Entre as lutas que podem ser travadas coletivamente, podemos citar os combates aos salários desiguais, aos assédios, à tripla jornada de trabalho, à violência, à desigualdade de gênero. Perceba-se a urgência de posicionar-se contra essas questões, e não criar rusgas com outras mulheres – é preciso respeitá-las em roupas, modos de agir e falar, lembrar sempre que diferença não significa rivalidade. É necessário deixar de acreditar que o seu comportamento individual é perfeito, que seus padrões e escolhas devem ser adotadas por todas.
Se uma mulher precisar de ajuda, aja. E nunca culpe a vítima por agressões, assédio e violência. Praticar a sororidade é criar, estabelecer e fortalecer uma rede de apoio feminina. Também é preciso ter consciência de que muitas intrigas entre mulheres provêm do pensamento machista. Além de inferiorizá-las, tais ideias tiram o crédito da fala e a liberdade das atitudes das mulheres.
O movimento feminista também tem usado outra palavra que não foi incluída no VOLP. Esse termo é wollying, ou seja, é a soma das palavras em inglês woman (mulher) e bullying (provocação, implicância, assédio moral, coação, perseguição e intimidação) e caracteriza o maltrato psicológico às mulheres por parte de outras. Sabemos que essas agressões repercutem negativamente, tanto para quem as recebe quanto a quem as produz ou reproduz.
Como no bullying, o wollying também traz consequências desastrosas para as vítimas, ocasionando sintomas físicos e psíquicos, como desequilíbrio emocional, baixa autoestima, problemas de autoimagem, insegurança, desamparo aprendido, sentimentos de medo, rejeição, solidão, incompreensão. É possível levar a faltas no trabalho ou até mesmo à própria demissão de um emprego, assim como evasão de demais espaços e, em casos mais graves, desenvolver depressão e pensamentos de suicídio.

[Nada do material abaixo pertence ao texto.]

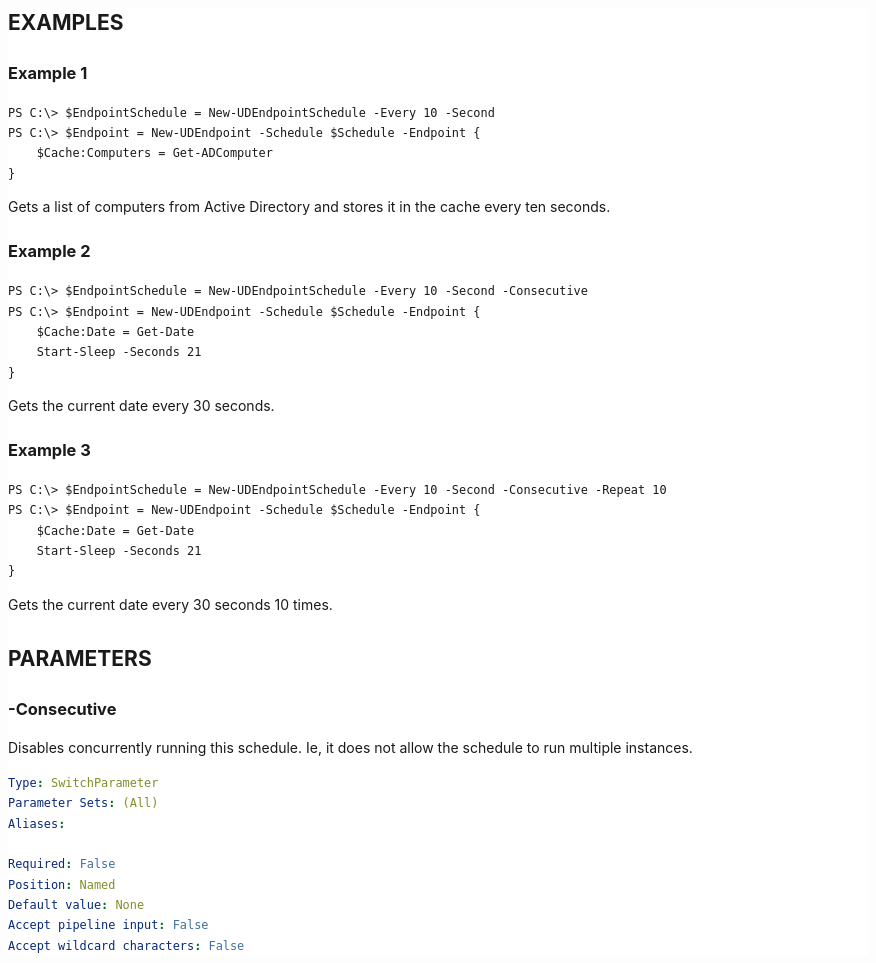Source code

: ## EXAMPLES

### Example 1
```
PS C:\> $EndpointSchedule = New-UDEndpointSchedule -Every 10 -Second
PS C:\> $Endpoint = New-UDEndpoint -Schedule $Schedule -Endpoint {
    $Cache:Computers = Get-ADComputer
}
```

Gets a list of computers from Active Directory and stores it in the cache every ten seconds. 

### Example 2
```
PS C:\> $EndpointSchedule = New-UDEndpointSchedule -Every 10 -Second -Consecutive
PS C:\> $Endpoint = New-UDEndpoint -Schedule $Schedule -Endpoint {
    $Cache:Date = Get-Date
	Start-Sleep -Seconds 21
}
```

Gets the current date every 30 seconds.

### Example 3
```
PS C:\> $EndpointSchedule = New-UDEndpointSchedule -Every 10 -Second -Consecutive -Repeat 10
PS C:\> $Endpoint = New-UDEndpoint -Schedule $Schedule -Endpoint {
    $Cache:Date = Get-Date
	Start-Sleep -Seconds 21
}
```

Gets the current date every 30 seconds 10 times.

## PARAMETERS

### -Consecutive
Disables concurrently running this schedule. Ie, it does not allow the schedule to run multiple instances.

```yaml
Type: SwitchParameter
Parameter Sets: (All)
Aliases: 

Required: False
Position: Named
Default value: None
Accept pipeline input: False
Accept wildcard characters: False
```
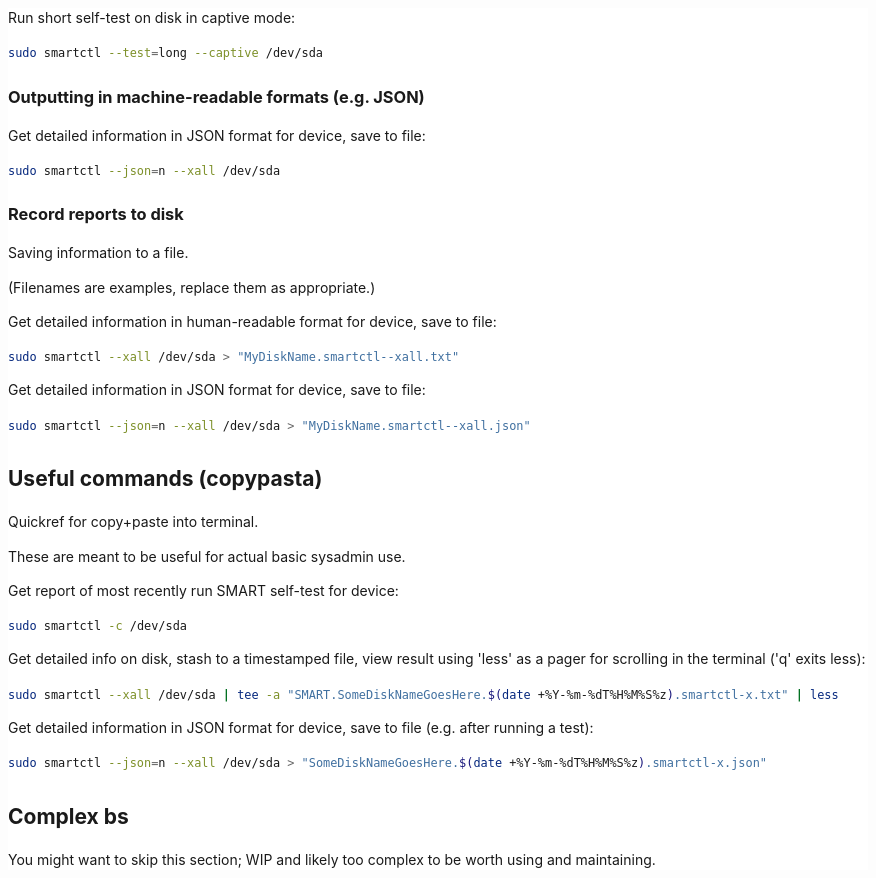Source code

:Run short self-test on disk in captive mode:
```bash
sudo smartctl --test=long --captive /dev/sda
```

### Outputting in machine-readable formats (e.g. JSON)

Get detailed information in JSON format for device, save to file:
```bash
sudo smartctl --json=n --xall /dev/sda
```



### Record reports to disk
Saving information to a file.

(Filenames are examples, replace them as appropriate.)

Get detailed information in human-readable format for device, save to file:
```bash
sudo smartctl --xall /dev/sda > "MyDiskName.smartctl--xall.txt"
```

Get detailed information in JSON format for device, save to file:
```bash
sudo smartctl --json=n --xall /dev/sda > "MyDiskName.smartctl--xall.json"
```



## Useful commands (copypasta)
Quickref for copy+paste into terminal.

These are meant to be useful for actual basic sysadmin use.

Get report of most recently run SMART self-test for device:
```bash
sudo smartctl -c /dev/sda
```


Get detailed info on disk, stash to a timestamped file, view result using 'less' as a pager for scrolling in the terminal ('q' exits less):
```bash
sudo smartctl --xall /dev/sda | tee -a "SMART.SomeDiskNameGoesHere.$(date +%Y-%m-%dT%H%M%S%z).smartctl-x.txt" | less
```


Get detailed information in JSON format for device, save to file (e.g. after running a test):
```bash
sudo smartctl --json=n --xall /dev/sda > "SomeDiskNameGoesHere.$(date +%Y-%m-%dT%H%M%S%z).smartctl-x.json"
```




## Complex bs
You might want to skip this section; WIP and likely too complex to be worth using and maintaining.

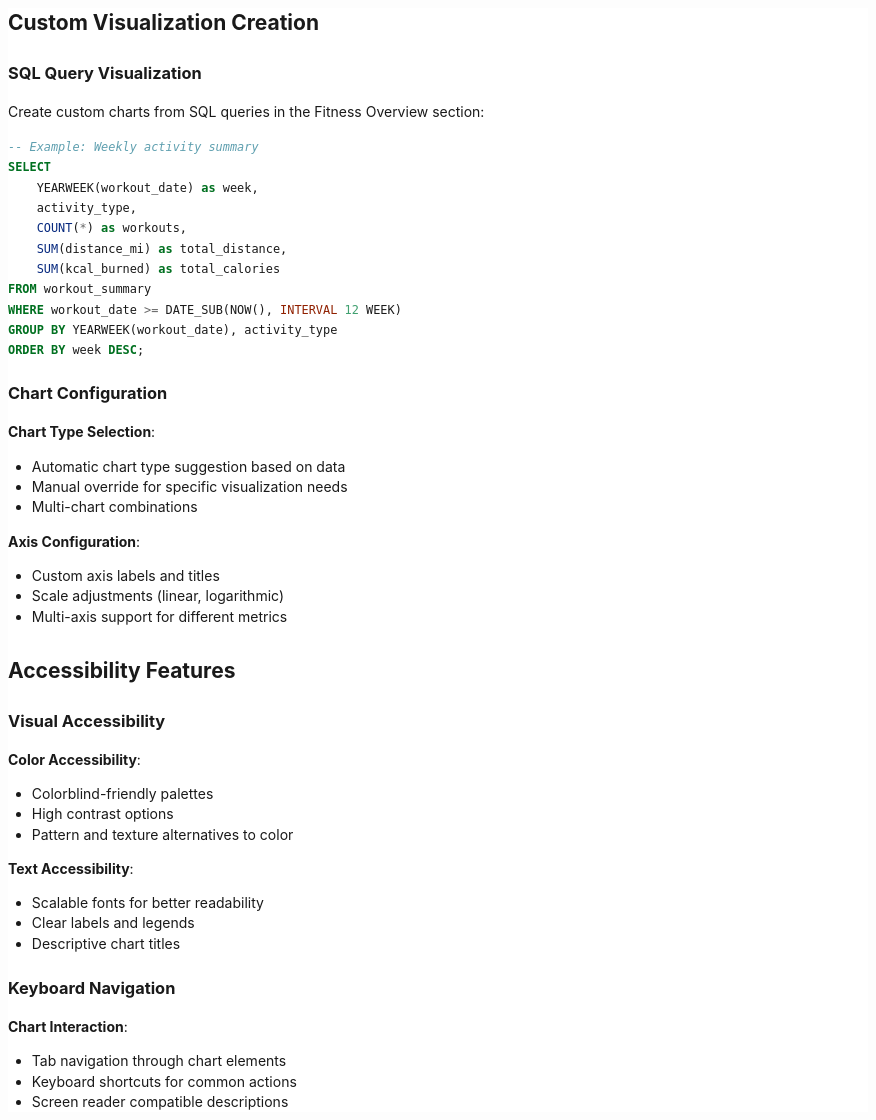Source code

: ## Custom Visualization Creation

### SQL Query Visualization

Create custom charts from SQL queries in the Fitness Overview section:

```sql
-- Example: Weekly activity summary
SELECT 
    YEARWEEK(workout_date) as week,
    activity_type,
    COUNT(*) as workouts,
    SUM(distance_mi) as total_distance,
    SUM(kcal_burned) as total_calories
FROM workout_summary 
WHERE workout_date >= DATE_SUB(NOW(), INTERVAL 12 WEEK)
GROUP BY YEARWEEK(workout_date), activity_type
ORDER BY week DESC;
```

### Chart Configuration

**Chart Type Selection**:
- Automatic chart type suggestion based on data
- Manual override for specific visualization needs
- Multi-chart combinations

**Axis Configuration**:
- Custom axis labels and titles
- Scale adjustments (linear, logarithmic)
- Multi-axis support for different metrics

## Accessibility Features

### Visual Accessibility

**Color Accessibility**:
- Colorblind-friendly palettes
- High contrast options
- Pattern and texture alternatives to color

**Text Accessibility**:
- Scalable fonts for better readability
- Clear labels and legends
- Descriptive chart titles

### Keyboard Navigation

**Chart Interaction**:
- Tab navigation through chart elements
- Keyboard shortcuts for common actions
- Screen reader compatible descriptions
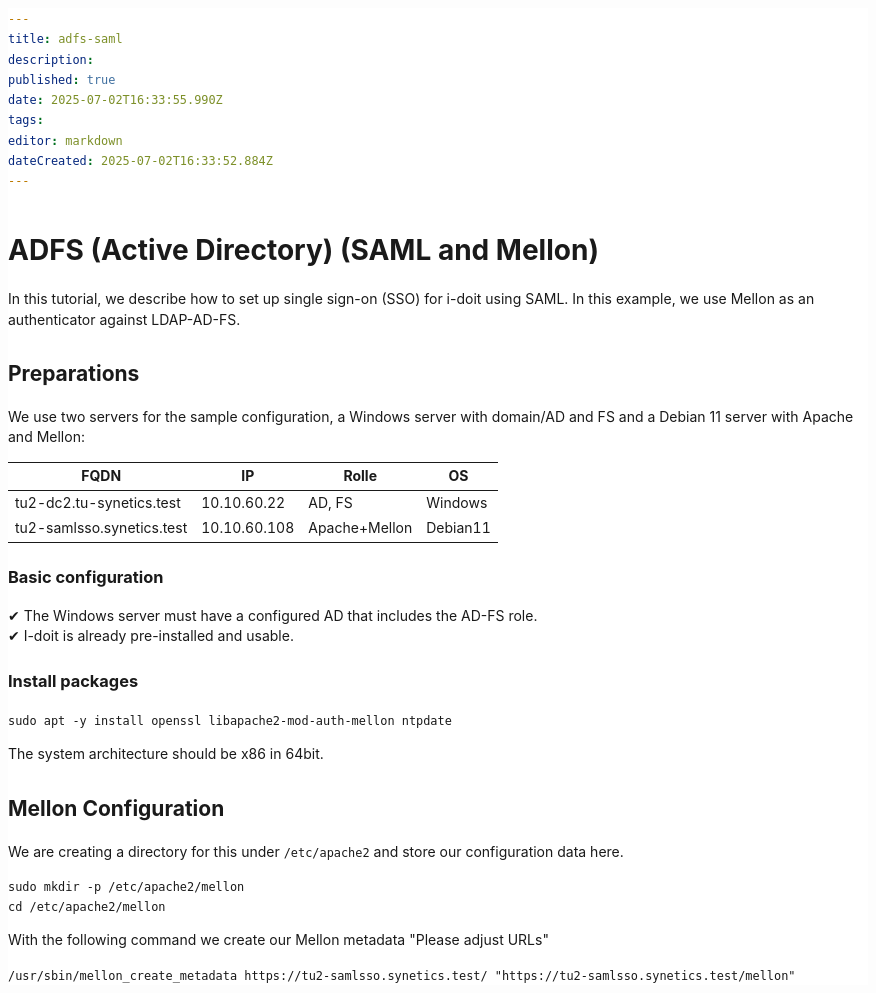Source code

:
 ```yaml
---
title: adfs-saml
description: 
published: true
date: 2025-07-02T16:33:55.990Z
tags: 
editor: markdown
dateCreated: 2025-07-02T16:33:52.884Z
---
```


# ADFS (Active Directory) (SAML and Mellon)

In this tutorial, we describe how to set up single sign-on (SSO) for i-doit using SAML. In this example, we use Mellon as an authenticator against LDAP-AD-FS.

## Preparations

We use two servers for the sample configuration, a Windows server with domain/AD and FS and a Debian 11 server with Apache and Mellon:

| FQDN                      | IP           | Rolle         | OS       |
| ------------------------- | ------------ | ------------- | -------- |
| tu2-dc2.tu-synetics.test  | 10.10.60.22  | AD, FS        | Windows  |
| tu2-samlsso.synetics.test | 10.10.60.108 | Apache+Mellon | Debian11 |

### Basic configuration

✔ The Windows server must have a configured AD that includes the AD-FS role.<br>
✔ I-doit is already pre-installed and usable.

### Install packages

```shell
sudo apt -y install openssl libapache2-mod-auth-mellon ntpdate
```

The system architecture should be x86 in 64bit.

## Mellon Configuration

We are creating a directory for this under `/etc/apache2` and store our configuration data here.

```shell
sudo mkdir -p /etc/apache2/mellon
cd /etc/apache2/mellon
```

With the following command we create our Mellon metadata "Please adjust URLs"

```shell
/usr/sbin/mellon_create_metadata https://tu2-samlsso.synetics.test/ "https://tu2-samlsso.synetics.test/mellon"
```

Durante uma palestra, a escritora nigeriana Chimamanda Ngozi falou com clareza sobre a rivalidade entre mulheres dizendo que criamos as meninas para se enxergarem como competidoras — não para trabalhos ou conquistas. “A sororidade significa justamente o contrário e parte do princípio de que, juntas, as mulheres poderiam ter mais conquistas, seja uma incentivando, apoiando ou só deixando de julgar a outra”, pontuou a literata. Trata-se, concluímos, de abraçar o ideal coletivo de igualdade em ideias e ações.